The Story of Revelio Labs: Building the Bloomberg Terminal for Labor Markets

Sometimes the most transformative business ideas come from spotting parallels between industries. For Ben Zweig, the founder of Revelio Labs, that insight came from reading about how financial markets evolved from relationship-driven phone calls to sophisticated data analytics.

In a recent episode of Category Visionaries, Ben shared how reading “Capital Ideas” by Peter Bernstein sparked his vision: “It’s the history of how finance became sophisticated… And I thought this is, like, really a tremendous turning point in history when there’s this whole sector of the economy that just is being born. And I thought, let’s compare this to labor markets, which are bigger than capital markets, but way less sophisticated.”

The genesis of Revelio Labs emerged from Ben’s unique background straddling academia and industry. With a PhD in economics and experience in both hedge fund analytics and IBM’s workforce analytics division, he witnessed firsthand how sophisticated financial markets had become while labor markets lagged behind.

“I really want to be part of that history,” Ben explains, describing his ambition to do for labor markets what pioneers like Myron Scholes and Harry Markowitz did for finance. “The idea for Valley Lives was really to kind of do for labor markets what visionaries… did for finance and also what companies like Bloomberg and others have done for finance and create this ubiquitous source of shared information.”

The company’s core innovation lies in creating what Ben calls a “universal HR database” by aggregating public employment data. “Every company’s got their own HR data and that’s a locked box. They don’t share that with anyone,” he explains. “And we are trying to collect the universe of public employment records and try to reconstruct or approximate the HR database for every company.”

This approach struck a chord, but not initially with their intended market. Instead of HR departments, their first customers were hedge funds and private equity firms seeking deeper insights into companies. Ben notes: “We kind of got sidetracked a little bit because we found this huge opportunity in selling to hedge funds and private equity firms and sell side research groups and VCs.”

This unexpected direction proved valuable, leading to expansion into consulting and eventually corporate markets. The company maintained a steadfast focus on product development, with Ben noting: “Right now there’s, I think, 55 people in the company and only four people don’t write code. Everyone’s really hands on.”
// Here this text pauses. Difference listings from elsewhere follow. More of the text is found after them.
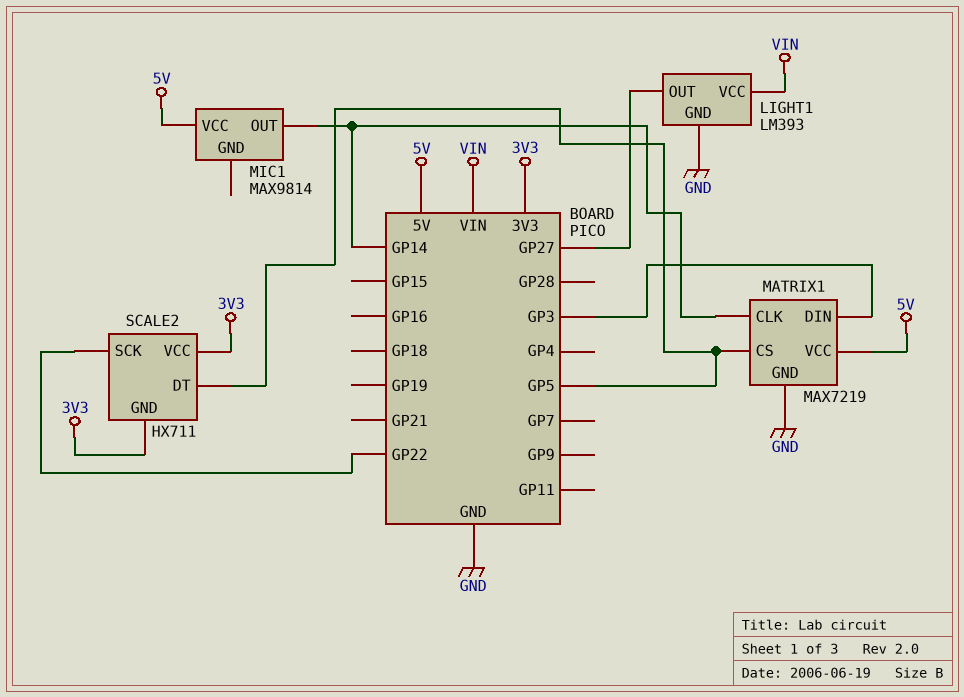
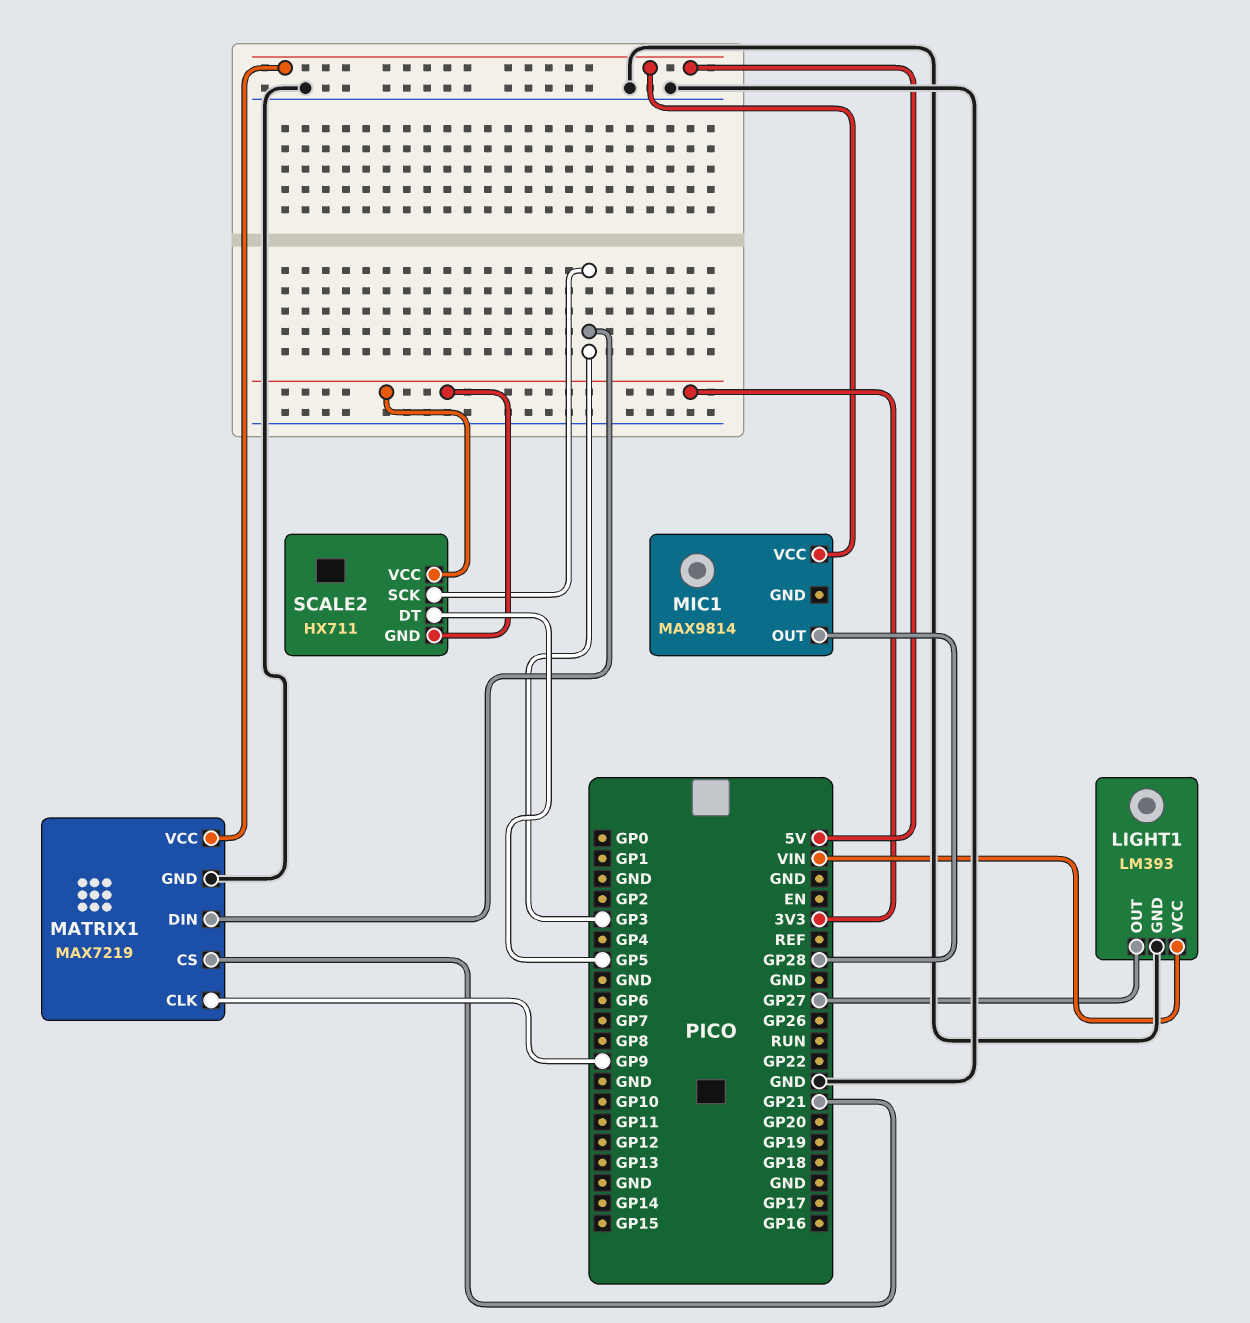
MATRIX1 pin CLK: GP14 -> GP9
MATRIX1 pin CS: GP5 -> GP21
MIC1 pin OUT: GP14 -> GP28
SCALE2 pin SCK: GP22 -> GP3

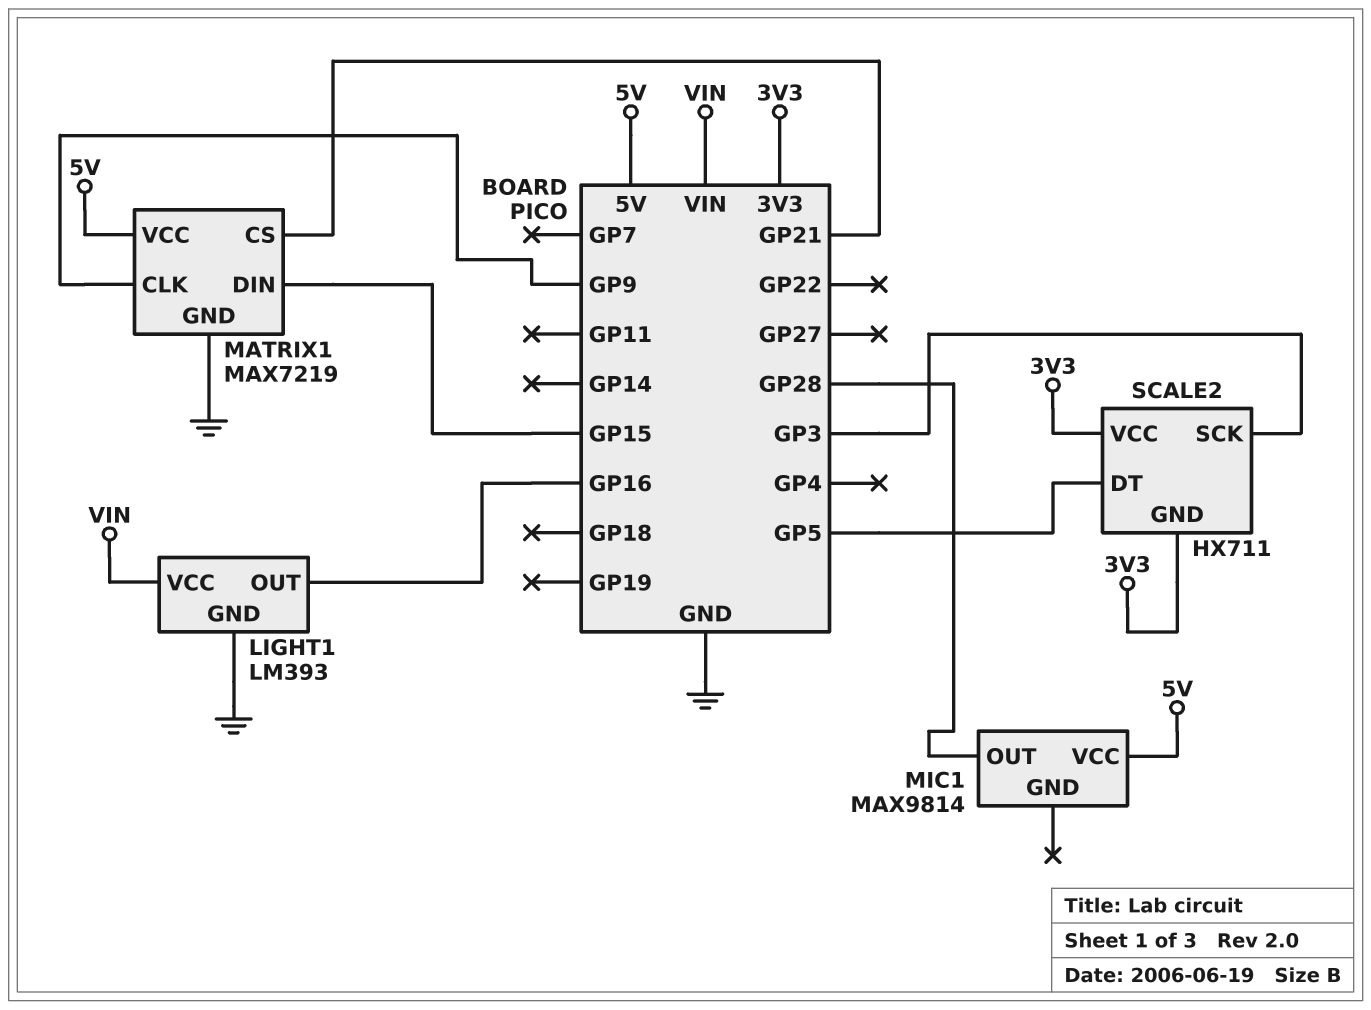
LIGHT1 pin OUT: GP27 -> GP16
MATRIX1 pin DIN: GP3 -> GP15

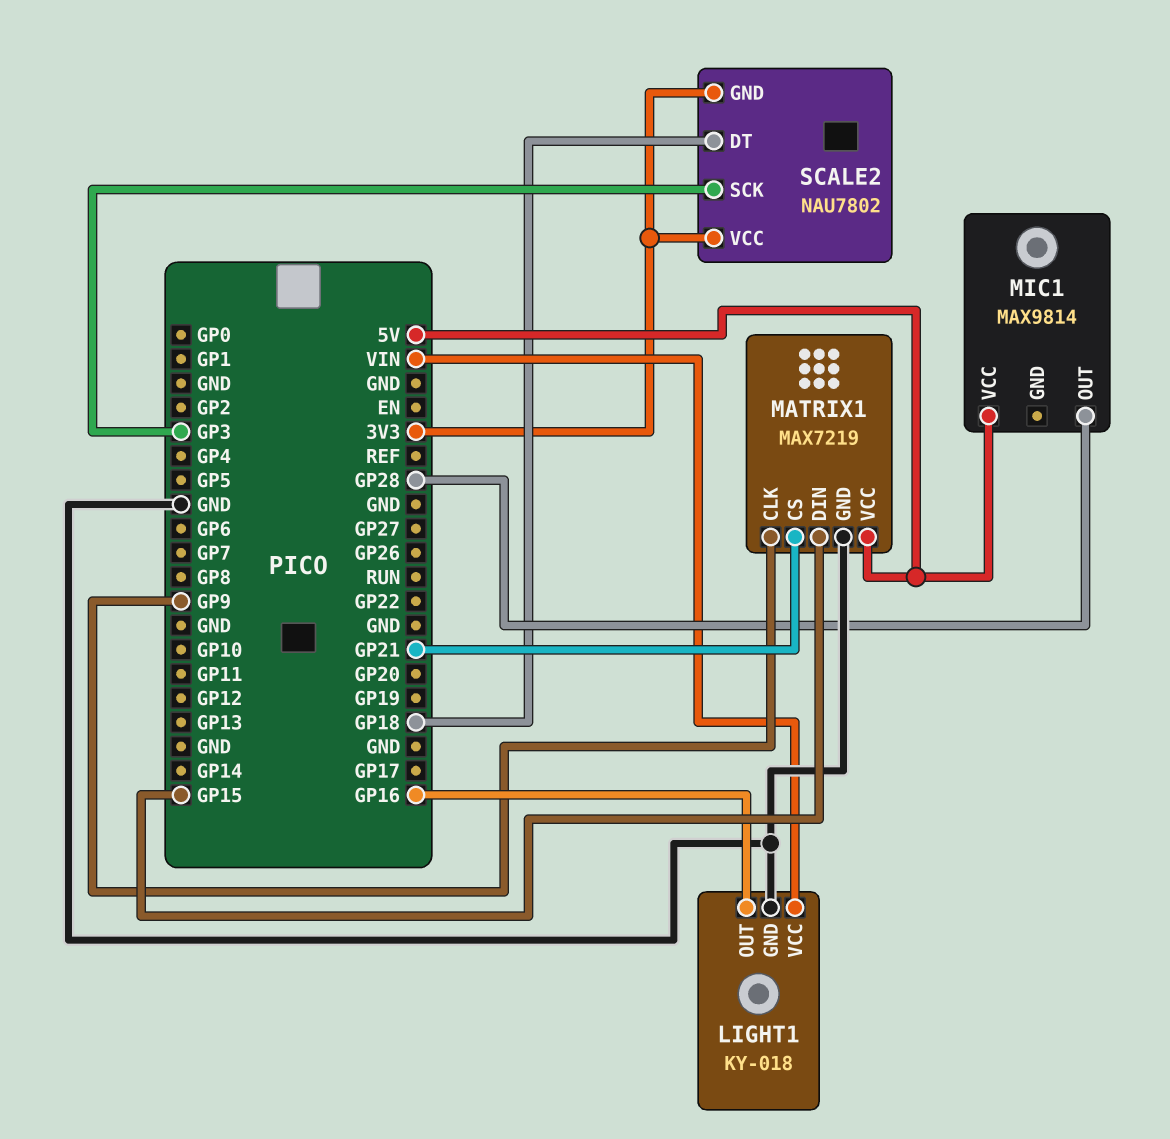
LIGHT1: LM393 -> KY-018
SCALE2: HX711 -> NAU7802
SCALE2 pin DT: GP5 -> GP18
Their commitment to data quality has earned them significant credibility. The company’s insights are now regularly featured in major media outlets, and they’ve even gone toe-to-toe with tech giants over their analysis. Ben shares a recent example: “We had a newsletter that we did in collaboration with Bloomberg that basically showed that Meta basically stopped hiring people in VR AR and all the Metaverse skills… the communications team reached out to us… and then a couple of weeks later, then they had their big announcement about how they’re kind of stopping hiring. So we got vindicated eventually.”

Looking ahead, Revelio Labs has ambitious plans to revolutionize how companies understand and manage their workforce. “In ten years, I really would like to see a Revellia Labs terminal on the computer of every person who works in HR, just like a Bloomberg terminal is used by everyone in finance,” Ben shares.

The next frontier involves combining their external data insights with companies’ internal HR data. As Ben explains: “We have a lot of data that companies themselves don’t have… so I think we’d like to come into a company and say, we can incorporate your own data and the external data and give you the best of both worlds and still be able to enable benchmarking across companies.”

Their journey illustrates how transformative business ideas often require rethinking entire industries, and sometimes the path to realizing that vision comes from unexpected directions. By starting with sophisticated users in finance, Revelio Labs built the foundation to potentially transform how every company understands and manages their workforce.